Data for the task:
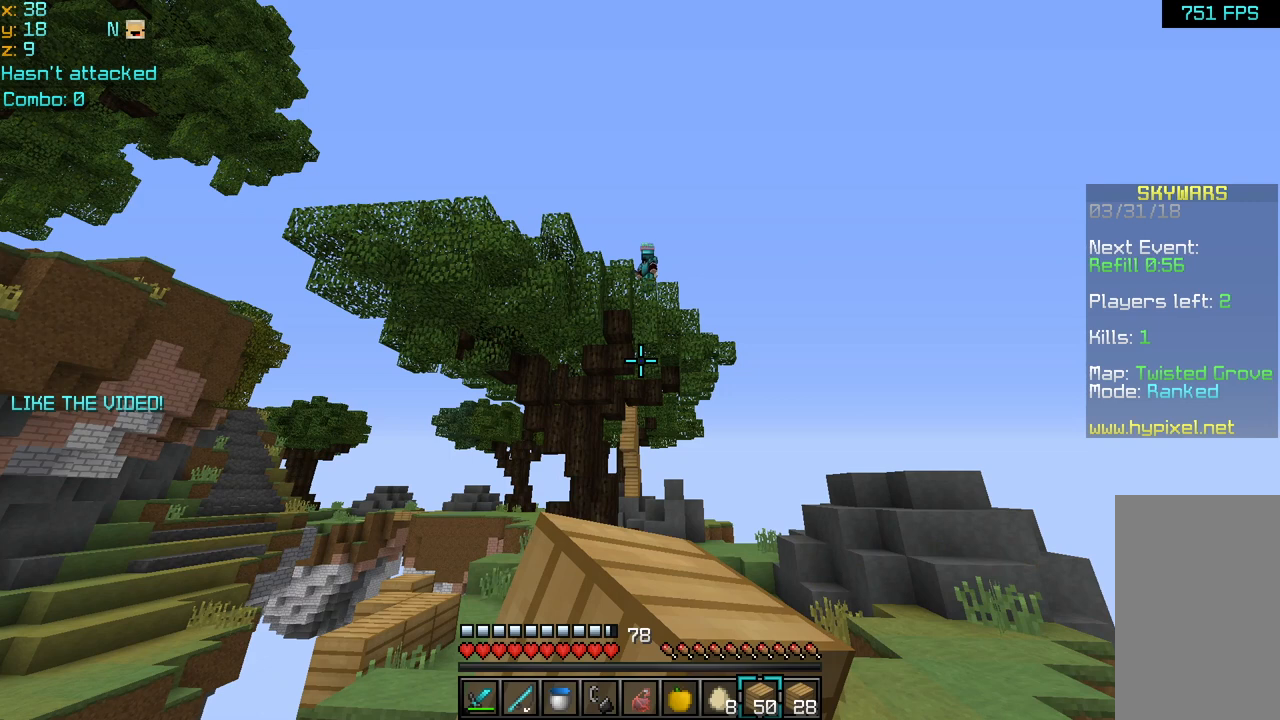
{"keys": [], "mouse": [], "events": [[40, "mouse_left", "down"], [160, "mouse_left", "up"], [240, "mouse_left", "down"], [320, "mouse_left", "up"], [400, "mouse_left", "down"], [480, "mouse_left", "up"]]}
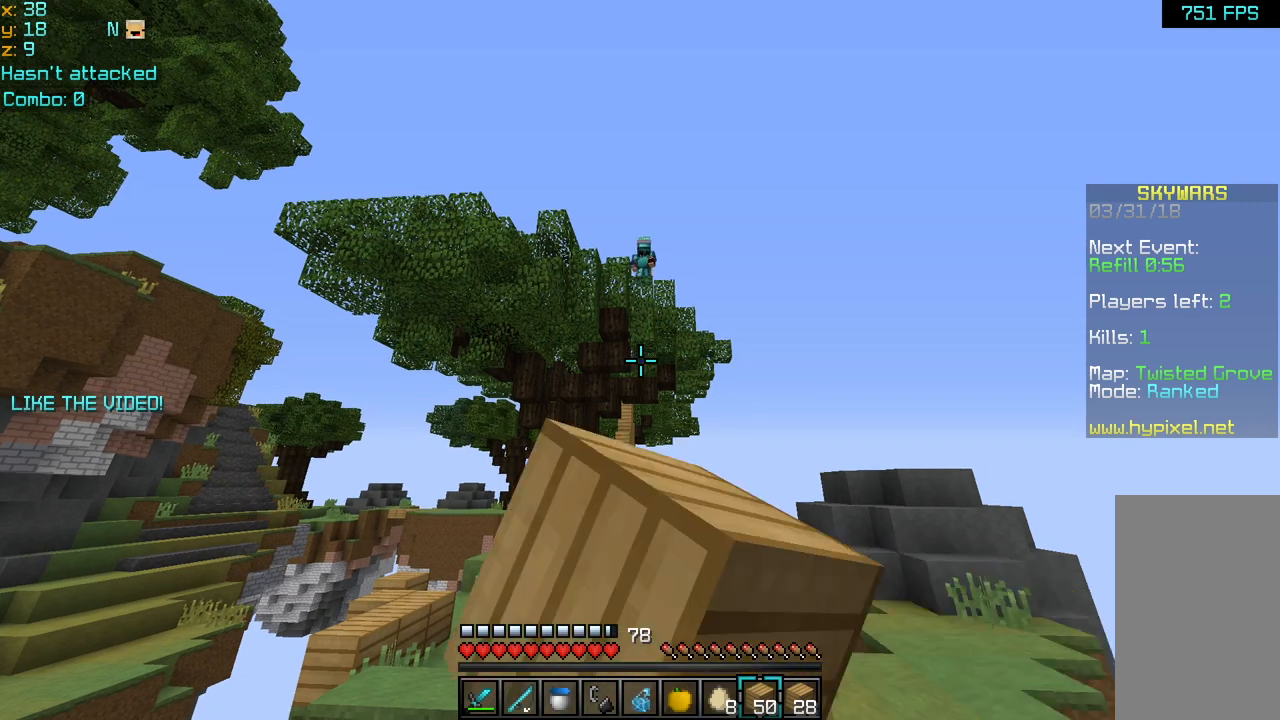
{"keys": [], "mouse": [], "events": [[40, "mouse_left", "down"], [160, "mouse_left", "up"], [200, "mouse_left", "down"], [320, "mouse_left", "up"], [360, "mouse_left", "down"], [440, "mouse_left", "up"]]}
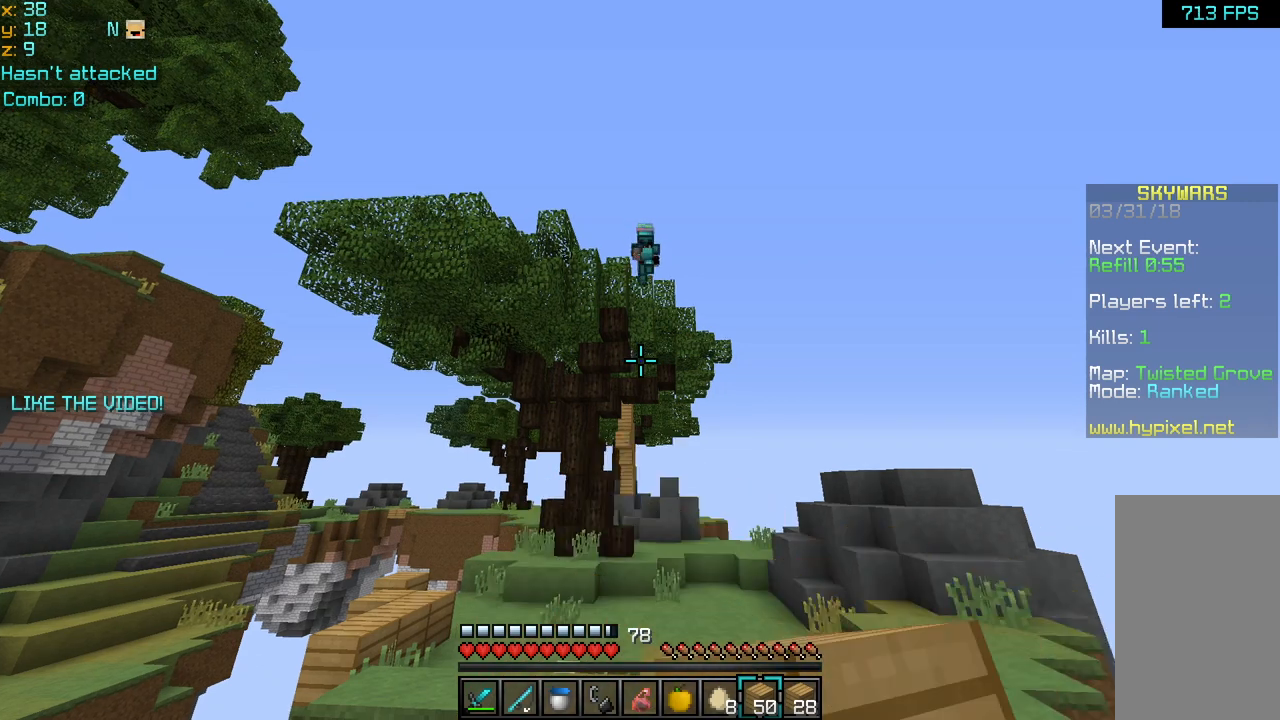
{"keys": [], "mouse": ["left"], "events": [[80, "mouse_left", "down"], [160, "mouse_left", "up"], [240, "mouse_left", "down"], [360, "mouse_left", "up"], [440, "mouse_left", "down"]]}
==
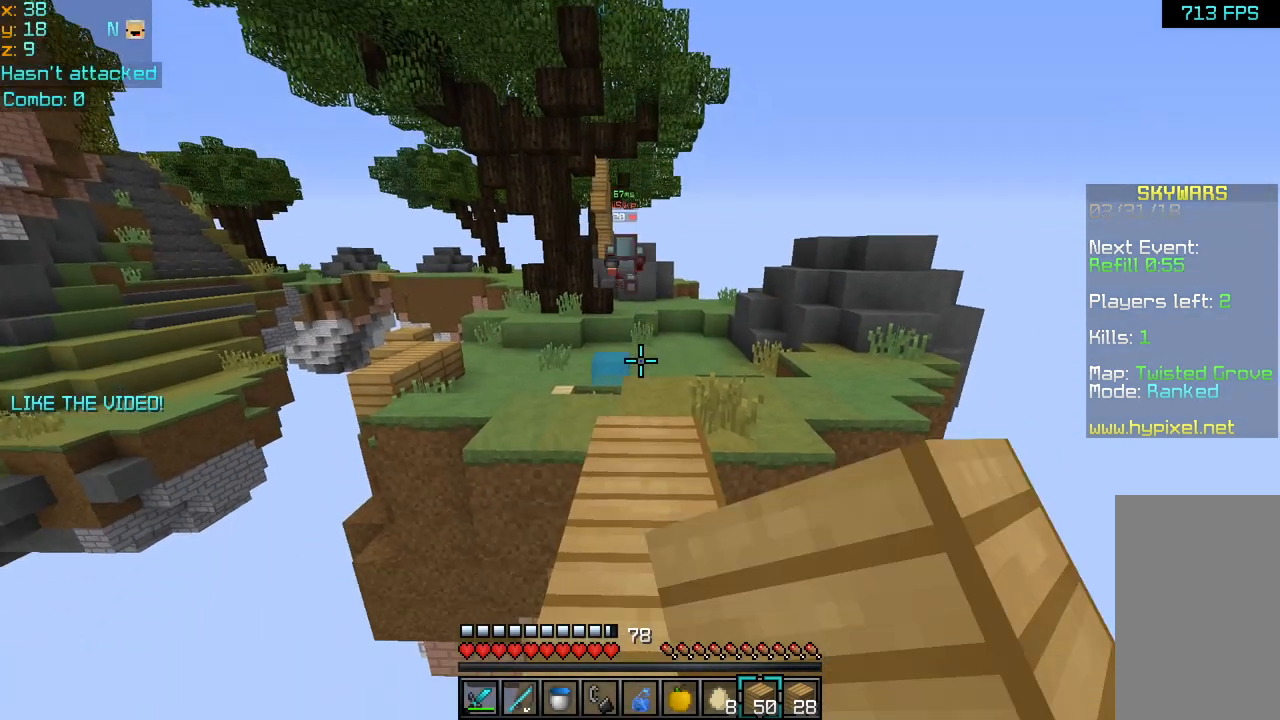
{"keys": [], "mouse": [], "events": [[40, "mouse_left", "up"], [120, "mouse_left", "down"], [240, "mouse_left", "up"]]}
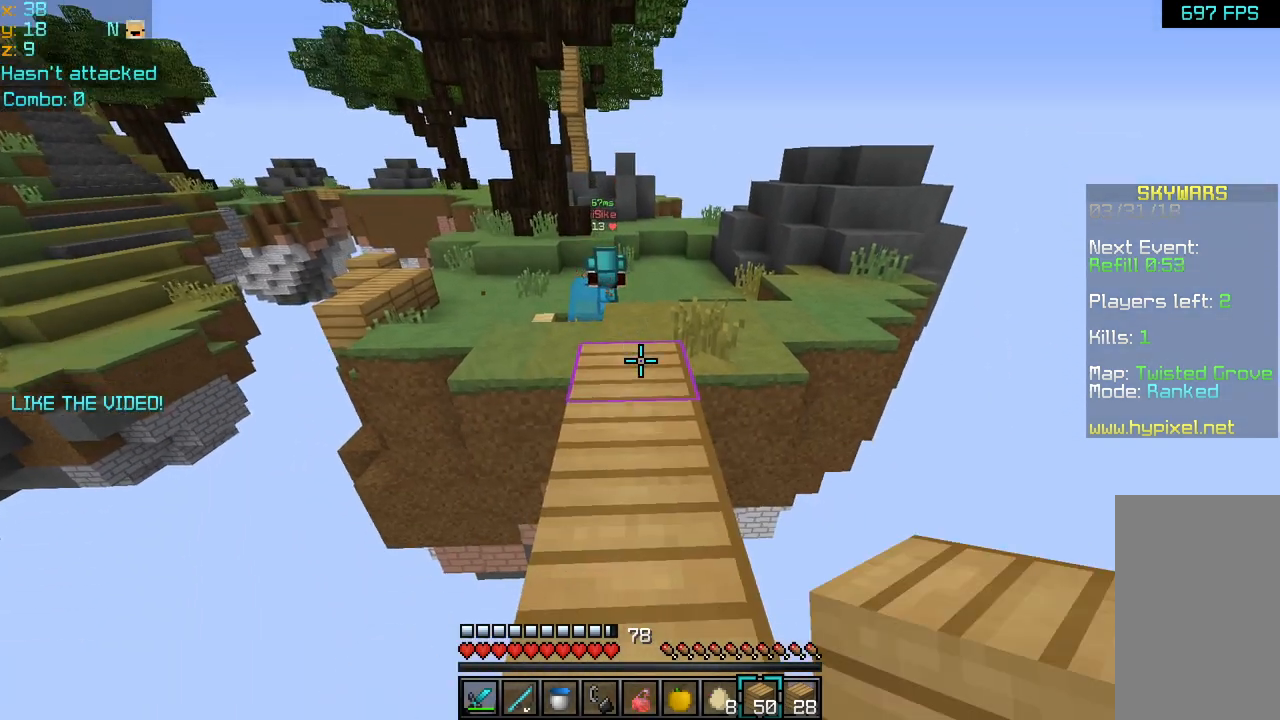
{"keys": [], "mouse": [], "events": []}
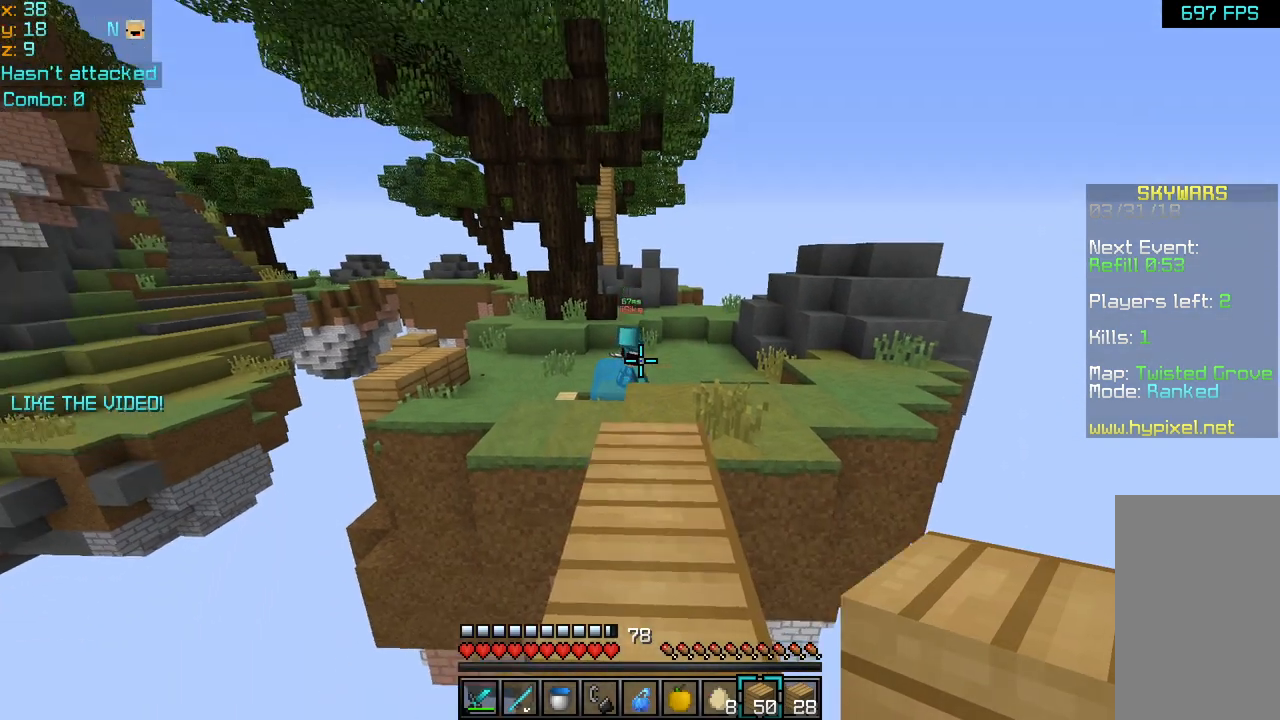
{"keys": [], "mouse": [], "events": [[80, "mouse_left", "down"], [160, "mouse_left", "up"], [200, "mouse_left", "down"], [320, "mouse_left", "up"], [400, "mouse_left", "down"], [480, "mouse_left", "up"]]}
==
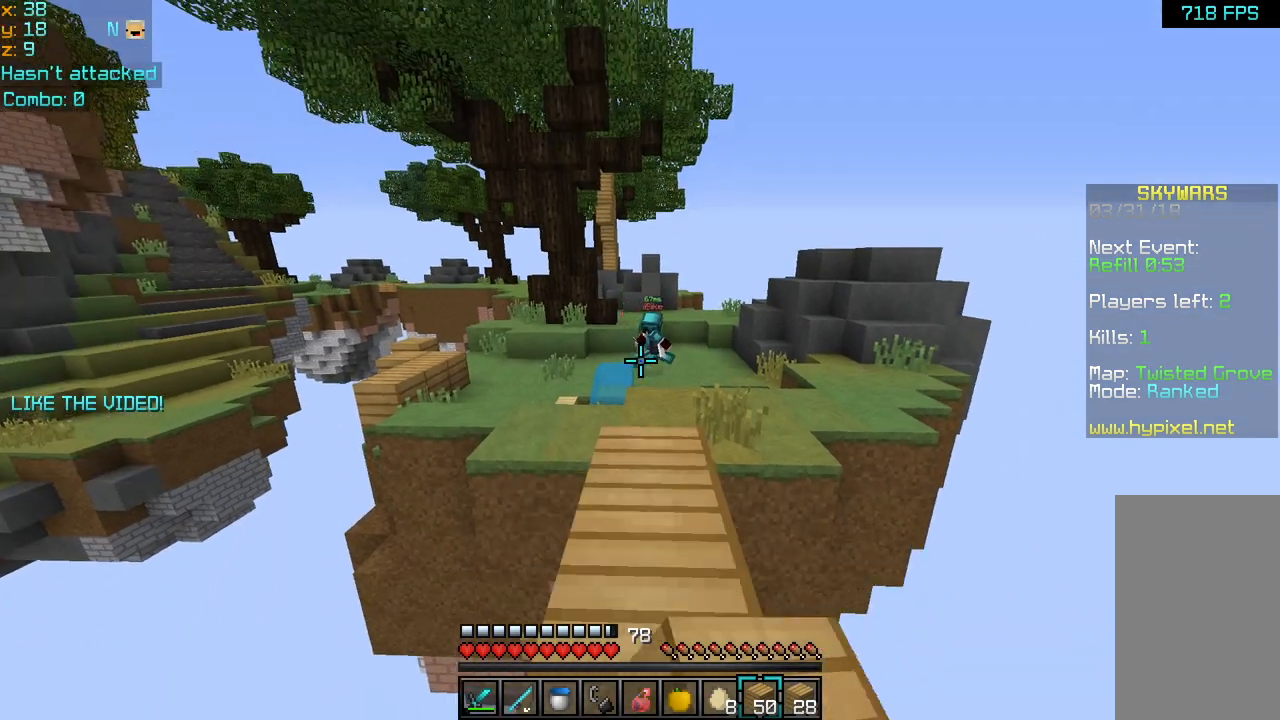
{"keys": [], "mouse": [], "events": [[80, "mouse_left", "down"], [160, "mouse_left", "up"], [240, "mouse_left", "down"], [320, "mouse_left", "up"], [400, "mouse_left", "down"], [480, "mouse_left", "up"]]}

Task prompt: Every line above that holds the word "down" is to be found and copied.

Solution to the exercise:
{"keys": [], "mouse": [], "events": [[40, "mouse_left", "down"], [160, "mouse_left", "up"], [240, "mouse_left", "down"], [320, "mouse_left", "up"], [400, "mouse_left", "down"], [480, "mouse_left", "up"]]}
{"keys": [], "mouse": [], "events": [[40, "mouse_left", "down"], [160, "mouse_left", "up"], [200, "mouse_left", "down"], [320, "mouse_left", "up"], [360, "mouse_left", "down"], [440, "mouse_left", "up"]]}
{"keys": [], "mouse": ["left"], "events": [[80, "mouse_left", "down"], [160, "mouse_left", "up"], [240, "mouse_left", "down"], [360, "mouse_left", "up"], [440, "mouse_left", "down"]]}
{"keys": [], "mouse": [], "events": [[40, "mouse_left", "up"], [120, "mouse_left", "down"], [240, "mouse_left", "up"]]}
{"keys": [], "mouse": [], "events": [[80, "mouse_left", "down"], [160, "mouse_left", "up"], [200, "mouse_left", "down"], [320, "mouse_left", "up"], [400, "mouse_left", "down"], [480, "mouse_left", "up"]]}
{"keys": [], "mouse": [], "events": [[80, "mouse_left", "down"], [160, "mouse_left", "up"], [240, "mouse_left", "down"], [320, "mouse_left", "up"], [400, "mouse_left", "down"], [480, "mouse_left", "up"]]}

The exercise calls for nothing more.